**Exercise goal**
Scan the entries for lines with the word "オブジェクトを返します", then copy those lines.
(Exercise materials Opens)
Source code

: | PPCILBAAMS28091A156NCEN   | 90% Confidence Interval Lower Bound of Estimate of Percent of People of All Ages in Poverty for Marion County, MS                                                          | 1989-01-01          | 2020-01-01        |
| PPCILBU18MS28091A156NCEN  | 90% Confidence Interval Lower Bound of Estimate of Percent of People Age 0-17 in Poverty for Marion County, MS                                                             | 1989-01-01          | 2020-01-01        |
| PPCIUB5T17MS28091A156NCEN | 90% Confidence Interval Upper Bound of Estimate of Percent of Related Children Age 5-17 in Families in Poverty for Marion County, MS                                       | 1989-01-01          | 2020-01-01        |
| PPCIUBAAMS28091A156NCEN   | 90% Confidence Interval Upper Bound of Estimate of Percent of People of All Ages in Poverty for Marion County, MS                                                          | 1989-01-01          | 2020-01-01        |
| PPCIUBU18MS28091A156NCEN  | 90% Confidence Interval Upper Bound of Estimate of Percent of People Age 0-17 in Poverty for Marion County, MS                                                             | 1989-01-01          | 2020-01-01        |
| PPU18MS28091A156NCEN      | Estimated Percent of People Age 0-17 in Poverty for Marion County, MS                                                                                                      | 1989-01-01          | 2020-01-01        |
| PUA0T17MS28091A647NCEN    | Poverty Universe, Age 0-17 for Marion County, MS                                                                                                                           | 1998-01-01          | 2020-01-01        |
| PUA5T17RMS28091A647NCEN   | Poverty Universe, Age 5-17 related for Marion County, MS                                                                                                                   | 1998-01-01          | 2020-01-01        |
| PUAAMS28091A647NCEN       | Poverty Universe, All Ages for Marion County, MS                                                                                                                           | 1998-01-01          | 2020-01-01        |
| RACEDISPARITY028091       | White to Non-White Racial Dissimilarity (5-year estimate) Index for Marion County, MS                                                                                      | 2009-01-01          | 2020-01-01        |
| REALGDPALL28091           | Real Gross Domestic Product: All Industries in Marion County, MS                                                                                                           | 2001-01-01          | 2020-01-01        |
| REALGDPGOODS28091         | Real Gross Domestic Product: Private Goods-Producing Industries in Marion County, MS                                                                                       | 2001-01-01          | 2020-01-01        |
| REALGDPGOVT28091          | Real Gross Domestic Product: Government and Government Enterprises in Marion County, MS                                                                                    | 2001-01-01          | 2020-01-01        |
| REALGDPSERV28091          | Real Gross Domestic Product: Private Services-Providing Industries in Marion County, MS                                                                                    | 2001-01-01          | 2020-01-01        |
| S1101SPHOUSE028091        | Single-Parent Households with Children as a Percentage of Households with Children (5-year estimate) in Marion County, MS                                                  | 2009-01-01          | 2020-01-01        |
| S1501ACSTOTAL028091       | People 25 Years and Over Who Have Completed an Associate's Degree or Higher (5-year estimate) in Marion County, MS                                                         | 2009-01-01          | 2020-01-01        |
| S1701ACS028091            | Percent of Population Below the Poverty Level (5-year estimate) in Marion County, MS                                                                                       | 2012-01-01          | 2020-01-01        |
(Exercise materials Closes)
(Exercise materials Opens)
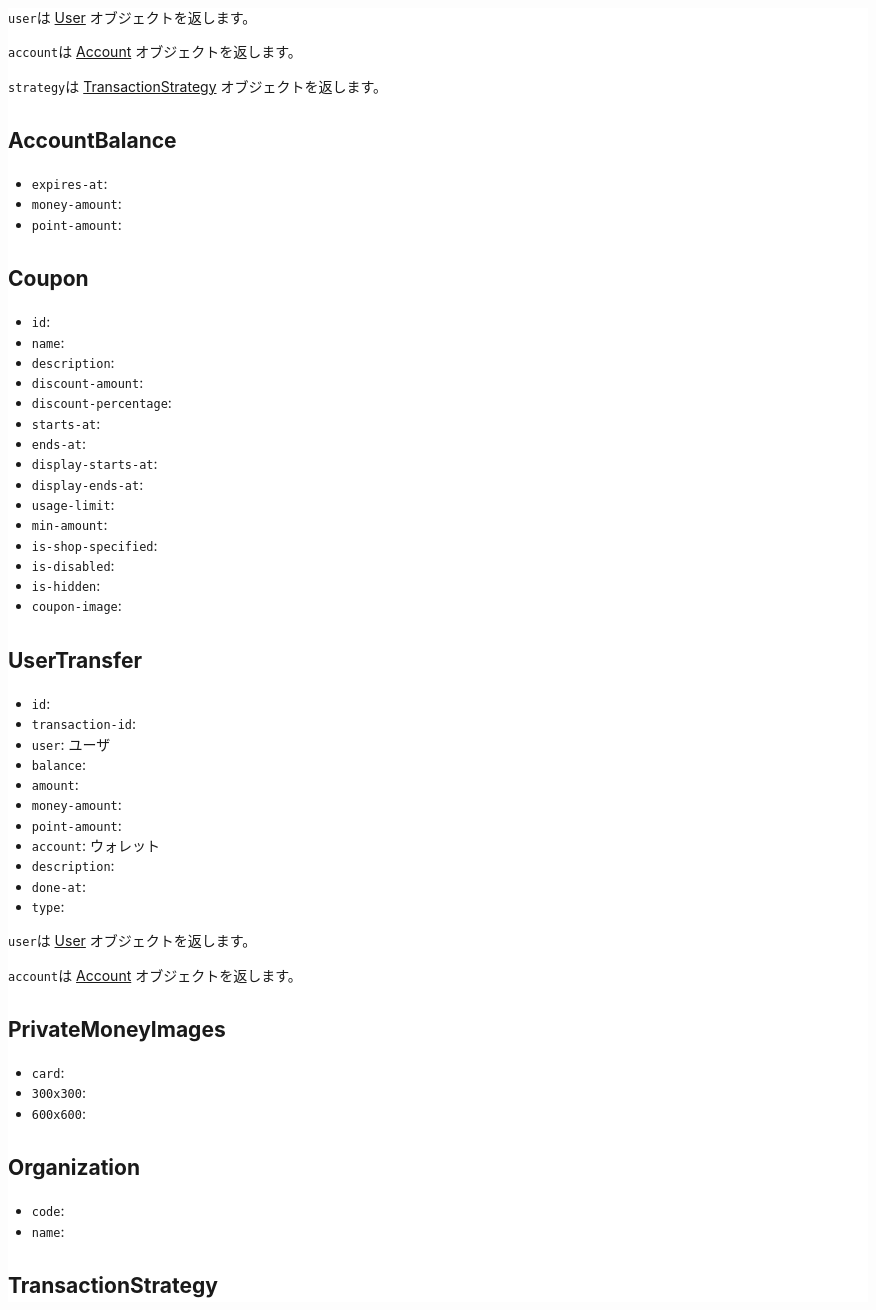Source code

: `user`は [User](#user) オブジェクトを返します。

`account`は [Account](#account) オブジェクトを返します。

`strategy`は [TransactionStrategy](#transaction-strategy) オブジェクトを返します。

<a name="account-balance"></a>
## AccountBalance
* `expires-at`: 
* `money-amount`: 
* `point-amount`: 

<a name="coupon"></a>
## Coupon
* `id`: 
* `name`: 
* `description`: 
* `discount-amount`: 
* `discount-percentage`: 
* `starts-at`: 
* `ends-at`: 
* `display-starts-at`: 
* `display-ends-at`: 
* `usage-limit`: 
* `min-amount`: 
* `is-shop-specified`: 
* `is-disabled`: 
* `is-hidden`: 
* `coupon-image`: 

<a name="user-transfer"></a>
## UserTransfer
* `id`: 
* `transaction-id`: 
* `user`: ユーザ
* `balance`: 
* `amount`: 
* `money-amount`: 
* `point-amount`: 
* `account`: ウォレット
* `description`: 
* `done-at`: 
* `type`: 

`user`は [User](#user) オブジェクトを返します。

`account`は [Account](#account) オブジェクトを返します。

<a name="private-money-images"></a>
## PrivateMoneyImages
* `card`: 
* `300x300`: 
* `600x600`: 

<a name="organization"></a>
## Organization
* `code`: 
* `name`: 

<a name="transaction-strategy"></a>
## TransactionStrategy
(Exercise materials Closes)
(Exercise materials Opens)
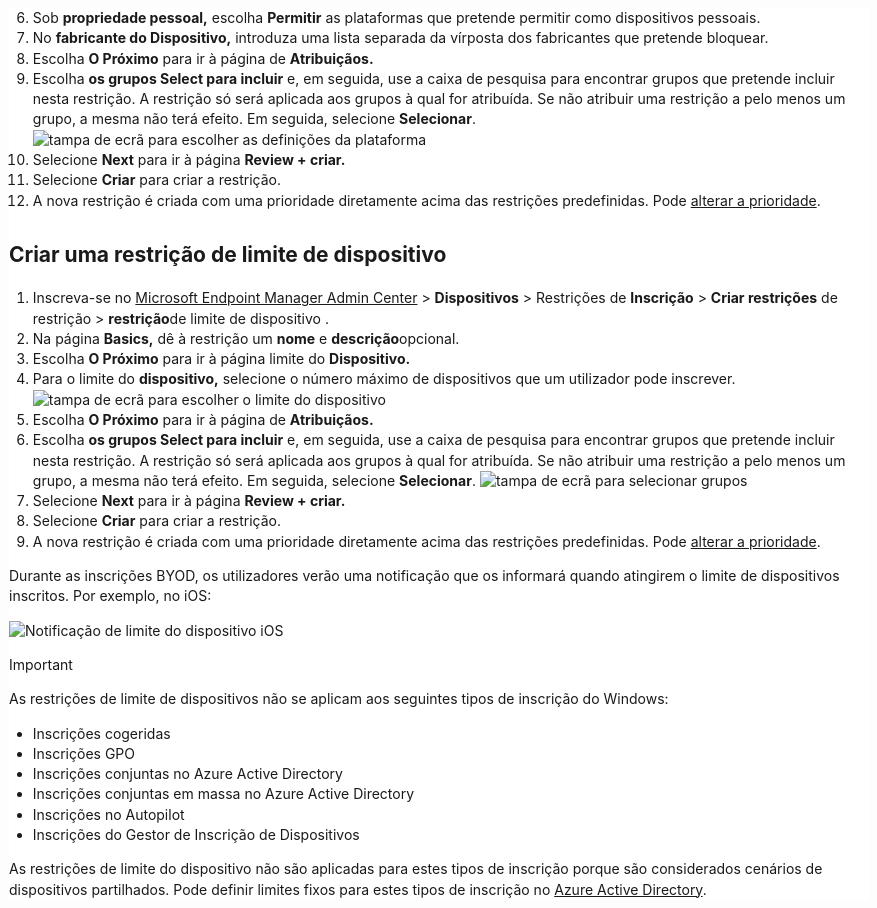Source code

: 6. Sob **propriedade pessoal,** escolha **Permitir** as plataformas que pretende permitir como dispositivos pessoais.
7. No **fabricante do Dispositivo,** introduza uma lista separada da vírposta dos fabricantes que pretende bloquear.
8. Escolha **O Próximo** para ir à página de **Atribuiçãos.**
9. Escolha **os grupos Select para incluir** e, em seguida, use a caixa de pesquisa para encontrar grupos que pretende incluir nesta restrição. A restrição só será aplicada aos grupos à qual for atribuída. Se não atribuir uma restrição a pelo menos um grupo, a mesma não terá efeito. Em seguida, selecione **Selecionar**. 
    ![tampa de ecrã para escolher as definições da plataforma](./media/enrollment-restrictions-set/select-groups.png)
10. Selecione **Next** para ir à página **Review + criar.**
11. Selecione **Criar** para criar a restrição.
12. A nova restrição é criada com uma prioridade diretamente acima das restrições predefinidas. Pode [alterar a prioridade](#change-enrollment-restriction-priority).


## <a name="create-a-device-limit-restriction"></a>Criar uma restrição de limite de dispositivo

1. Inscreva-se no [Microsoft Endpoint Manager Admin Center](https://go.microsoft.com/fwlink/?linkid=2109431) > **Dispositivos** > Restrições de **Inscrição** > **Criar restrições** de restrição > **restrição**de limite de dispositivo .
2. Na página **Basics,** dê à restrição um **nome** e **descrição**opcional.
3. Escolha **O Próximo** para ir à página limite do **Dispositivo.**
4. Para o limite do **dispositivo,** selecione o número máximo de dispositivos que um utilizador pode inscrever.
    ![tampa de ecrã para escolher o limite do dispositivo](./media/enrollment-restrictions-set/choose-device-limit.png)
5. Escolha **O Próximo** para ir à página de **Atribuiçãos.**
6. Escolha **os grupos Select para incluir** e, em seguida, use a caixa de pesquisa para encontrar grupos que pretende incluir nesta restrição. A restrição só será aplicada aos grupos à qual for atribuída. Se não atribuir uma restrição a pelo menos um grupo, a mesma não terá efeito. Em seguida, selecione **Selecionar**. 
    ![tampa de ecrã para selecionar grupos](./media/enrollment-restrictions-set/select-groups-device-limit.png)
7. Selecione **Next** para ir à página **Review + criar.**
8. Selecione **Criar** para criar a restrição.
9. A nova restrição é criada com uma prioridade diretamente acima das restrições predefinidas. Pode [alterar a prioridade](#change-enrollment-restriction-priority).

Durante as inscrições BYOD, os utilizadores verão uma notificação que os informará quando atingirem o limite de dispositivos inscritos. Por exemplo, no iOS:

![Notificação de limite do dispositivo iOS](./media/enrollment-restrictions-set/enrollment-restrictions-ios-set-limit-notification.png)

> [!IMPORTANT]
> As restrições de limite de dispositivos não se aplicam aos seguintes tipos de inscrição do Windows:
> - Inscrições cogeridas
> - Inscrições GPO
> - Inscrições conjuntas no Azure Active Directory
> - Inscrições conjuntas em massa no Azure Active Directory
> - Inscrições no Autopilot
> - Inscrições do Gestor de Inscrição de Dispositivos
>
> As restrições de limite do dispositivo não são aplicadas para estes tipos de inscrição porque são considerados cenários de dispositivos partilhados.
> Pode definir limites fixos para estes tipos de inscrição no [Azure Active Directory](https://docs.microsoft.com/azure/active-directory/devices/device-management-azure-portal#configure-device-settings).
(Exercise materials Closes)
**Response to the task**
: `user`は [User](#user) オブジェクトを返します。
`account`は [Account](#account) オブジェクトを返します。
`strategy`は [TransactionStrategy](#transaction-strategy) オブジェクトを返します。
`user`は [User](#user) オブジェクトを返します。
`account`は [Account](#account) オブジェクトを返します。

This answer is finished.